Obama does not suffer illusions about the pathologies afflicting the broader Muslim world. If anything, his pessimism on matters related to the dysfunctions of Muslim states, and to the inability of the umma—the worldwide community of Muslims—to contain and ultimately neutralize the extremist elements in its midst, has, at times, an almost paralyzing effect on him. The president has come to the conclusion that the underlying problems afflicting Islam are too deep, and too resistant to American intervention, to warrant implementation of the sort of policies that his critics, including his critics in foreign-policy think tanks, demand.
Does Obama go too far in avoiding the terms “radical Islam” or “violent Islam”? This question represents a not-unreasonable basis for an interesting debate. However, given the realities of the battlefield—that most of the fighting against ISIS is done by Muslim-majority states, and Muslim organizations, and that the leaders of these entities would rather not see the U.S. overgeneralize its description of the fight—then it seems that Obama’s semantic prudence is justifiable.
None of this is meant to be an argument that Obama does enough, or does enough of the right things, in the struggle against ISIS. And Obama could bring more emotional intelligence to bear on this problem: He is eloquent in condemning the fearmongers, but he sometimes fails to acknowledge the legitimate fears of non-racist, non-paranoid Americans who would prefer not to be killed by terrorists acting in the name of Islam. The United States is under intermittent attack from an organization called the Islamic State, which represents one, extreme, branch of Islam. There is no point in trying to convince Americans that what is happening is not happening. But neither is there a point in encouraging hysteria and division.

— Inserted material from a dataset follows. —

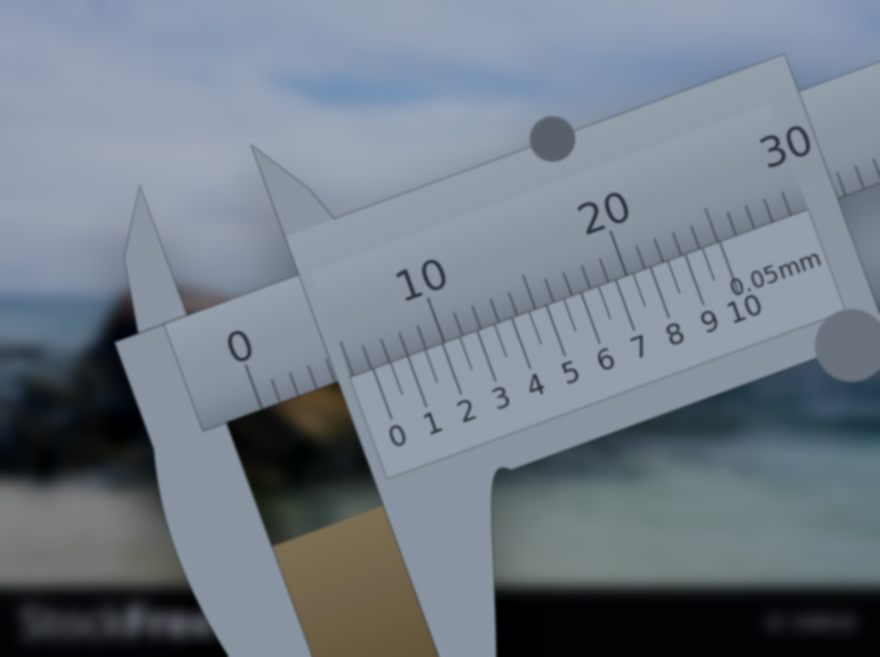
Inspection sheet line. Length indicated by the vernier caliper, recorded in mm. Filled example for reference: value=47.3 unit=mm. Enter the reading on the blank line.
value=6.1 unit=mm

Privately, Obama expresses the deepest loathing for ISIS and other radical Islamist groups. ISIS, he has noted, stands for—quite literally—everything he opposes. Nevertheless, his approach to the challenge of Islamist terrorism is sometimes emotionally unsatisfying; it is sometimes insufficient to the challenge; and he himself is sometimes too fatalistic about the possibility of change in the Middle East.